--- Records to process ---

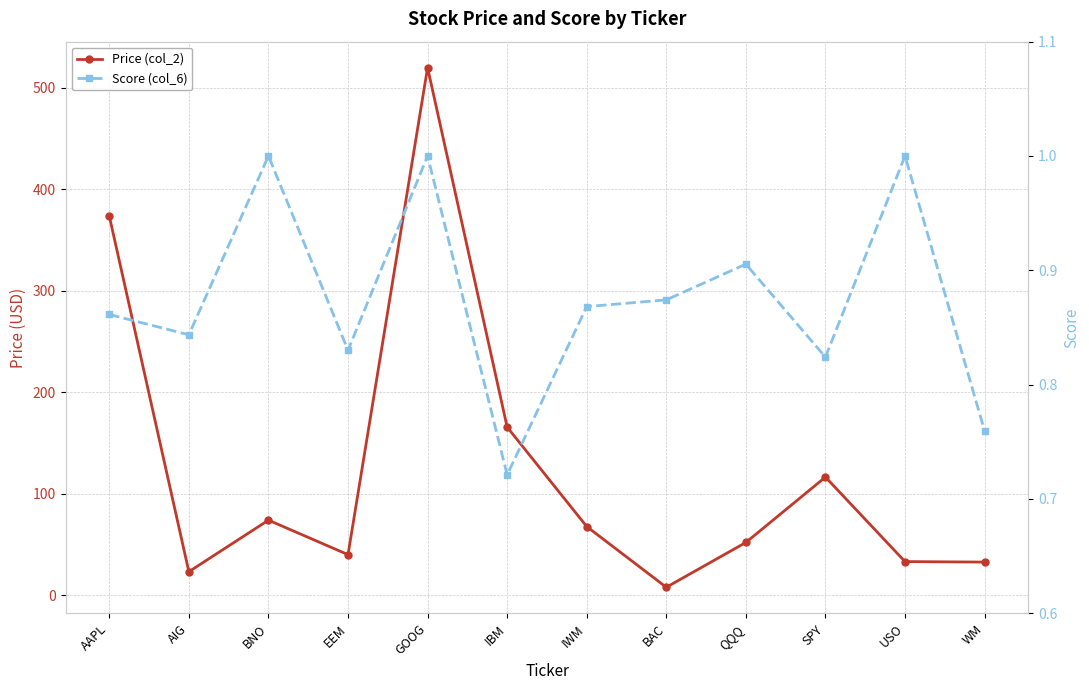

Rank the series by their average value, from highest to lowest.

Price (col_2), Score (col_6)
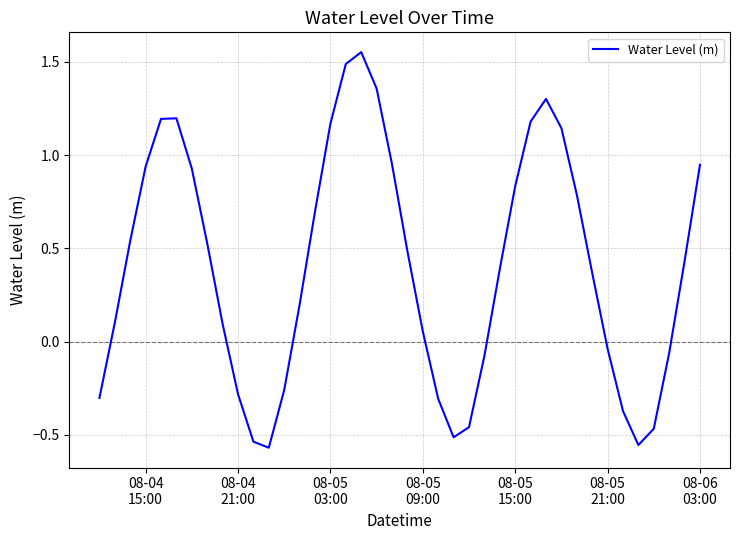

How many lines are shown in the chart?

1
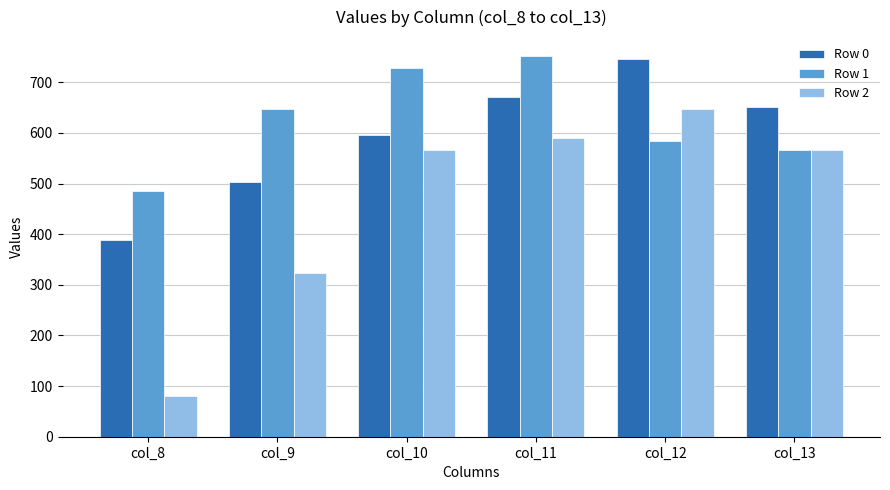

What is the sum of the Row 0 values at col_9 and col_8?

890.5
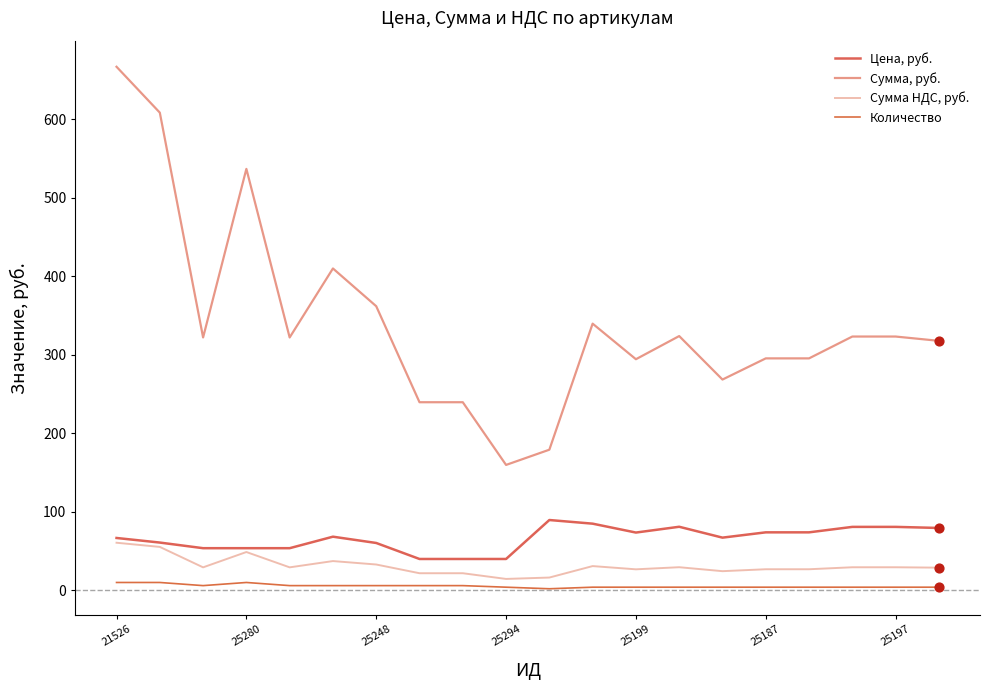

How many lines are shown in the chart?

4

---
--- Records to process ---

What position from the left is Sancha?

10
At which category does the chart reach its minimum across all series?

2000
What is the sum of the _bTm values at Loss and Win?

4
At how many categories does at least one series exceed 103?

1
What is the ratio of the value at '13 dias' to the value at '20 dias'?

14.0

---

▸ **Task description**
Count the lines in the records that contain the string "What". Reply with the number alone.

▸ **Response to the task**
4